Visual recognition, inference and coding using learned sparse overcomplete representations

We present a hierarchical architecture and learning algorithm for visual recognition and inference tasks such as imagination, reconstruction of occluded images, and expectation-driven segmentation. Certain characteristics of biological vision are used for guidance, such as extensive feedback and lateral recurrence, a highly overcomplete early stage (VI) and sparse distributed activity. Recent advances in computational methods for learning overcomplete dictionaries are used to explore how overcompleteness can be useful for visual tasks. We posit a stochastic, hierarchical generative-world-model (GWM) and develop a simplified-world-model (SWM) based on a variational approximation to the Boltzmann-like distribution. The SWM is designed to enforce sparsity and leads to a tractable dynamic network.
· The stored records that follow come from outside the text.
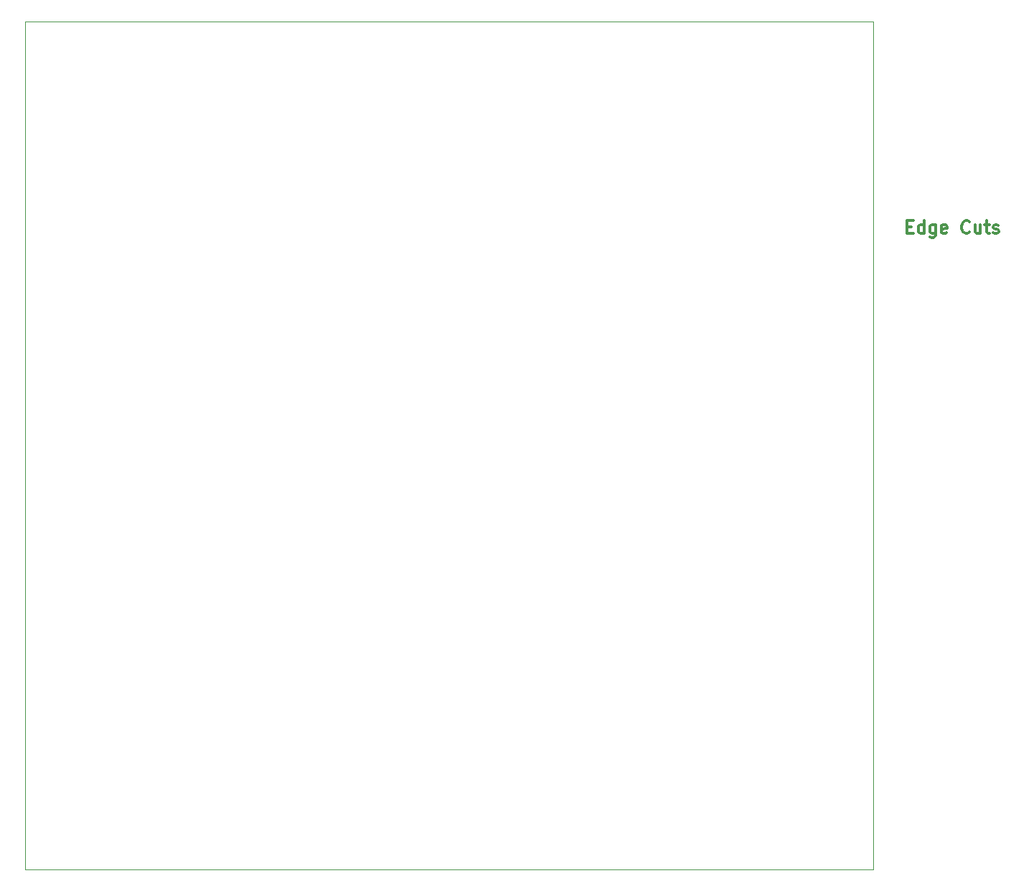
<source format=gbr>
G04 (created by PCBNEW (2013-07-07 BZR 4022)-stable) date 9/18/2013 12:24:05*
%MOIN*%
G04 Gerber Fmt 3.4, Leading zero omitted, Abs format*
%FSLAX34Y34*%
G01*
G70*
G90*
G04 APERTURE LIST*
%ADD10C,0.00590551*%
%ADD11C,0.011811*%
%ADD12C,0.00393701*%
G04 APERTURE END LIST*
G54D10*
G54D11*
X51197Y-18197D02*
X51394Y-18197D01*
X51479Y-18506D02*
X51197Y-18506D01*
X51197Y-17916D01*
X51479Y-17916D01*
X51985Y-18506D02*
X51985Y-17916D01*
X51985Y-18478D02*
X51929Y-18506D01*
X51816Y-18506D01*
X51760Y-18478D01*
X51732Y-18450D01*
X51704Y-18394D01*
X51704Y-18225D01*
X51732Y-18169D01*
X51760Y-18141D01*
X51816Y-18113D01*
X51929Y-18113D01*
X51985Y-18141D01*
X52519Y-18113D02*
X52519Y-18591D01*
X52491Y-18647D01*
X52463Y-18675D01*
X52407Y-18703D01*
X52322Y-18703D01*
X52266Y-18675D01*
X52519Y-18478D02*
X52463Y-18506D01*
X52350Y-18506D01*
X52294Y-18478D01*
X52266Y-18450D01*
X52238Y-18394D01*
X52238Y-18225D01*
X52266Y-18169D01*
X52294Y-18141D01*
X52350Y-18113D01*
X52463Y-18113D01*
X52519Y-18141D01*
X53025Y-18478D02*
X52969Y-18506D01*
X52857Y-18506D01*
X52800Y-18478D01*
X52772Y-18422D01*
X52772Y-18197D01*
X52800Y-18141D01*
X52857Y-18113D01*
X52969Y-18113D01*
X53025Y-18141D01*
X53053Y-18197D01*
X53053Y-18253D01*
X52772Y-18309D01*
X54094Y-18450D02*
X54066Y-18478D01*
X53982Y-18506D01*
X53925Y-18506D01*
X53841Y-18478D01*
X53785Y-18422D01*
X53757Y-18366D01*
X53728Y-18253D01*
X53728Y-18169D01*
X53757Y-18056D01*
X53785Y-18000D01*
X53841Y-17944D01*
X53925Y-17916D01*
X53982Y-17916D01*
X54066Y-17944D01*
X54094Y-17972D01*
X54600Y-18113D02*
X54600Y-18506D01*
X54347Y-18113D02*
X54347Y-18422D01*
X54375Y-18478D01*
X54431Y-18506D01*
X54516Y-18506D01*
X54572Y-18478D01*
X54600Y-18450D01*
X54797Y-18113D02*
X55022Y-18113D01*
X54881Y-17916D02*
X54881Y-18422D01*
X54910Y-18478D01*
X54966Y-18506D01*
X55022Y-18506D01*
X55191Y-18478D02*
X55247Y-18506D01*
X55359Y-18506D01*
X55416Y-18478D01*
X55444Y-18422D01*
X55444Y-18394D01*
X55416Y-18338D01*
X55359Y-18309D01*
X55275Y-18309D01*
X55219Y-18281D01*
X55191Y-18225D01*
X55191Y-18197D01*
X55219Y-18141D01*
X55275Y-18113D01*
X55359Y-18113D01*
X55416Y-18141D01*
G54D12*
X10236Y-48031D02*
X10236Y-8661D01*
X49606Y-48031D02*
X10236Y-48031D01*
X49606Y-8661D02*
X49606Y-48031D01*
X10236Y-8661D02*
X49606Y-8661D01*
M02*

</source>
Experimentally, we show that increasing the degree of overcompleteness results in improved recognition and segmentation. Critical to the success of this vision system is the sparse coding of images using a learned overcomplete dictionary. An algorithm for performing dictionary learning termed FOCUSS-CNDL is developed in Chapter 2. In tests with natural images, learned overcomplete dictionaries are shown to have higher coding efficiency than complete dictionaries: images encoded with an overcomplete dictionary have both higher compression (fewer bits/pixel) and higher accuracy (lower mean-square error). The vision algorithm of Chapter 1 requires non-negative sparse codes, which is discussed in Chapter 3. A non-negative version of the FOCUSS algorithm is shown to be superior to a matching-pursuit variant. Also, the FOCUSS-CNDL algorithm is found to have better image coding performance than another overcomplete independent analysis (ICA) algorithm. The final chapter presents methods for detecting rare events in a time series of noisy and nonparametrically-distributed data. These algorithms are tested on a difficult real-world problem: predicting failures in hard-drives. An algorithm is developed based on the multiple-instance learning framework and the naive Bayesian classifier (mi-NB) which is specifically designed for the low false-alarm case. Other methods compared are support vector machines (SVMs), unsupervised clustering, and non-parametric statistical tests. While not specific to vision tasks, the mi-NB algorithm may find uses in semi-supervised image categorization tasks.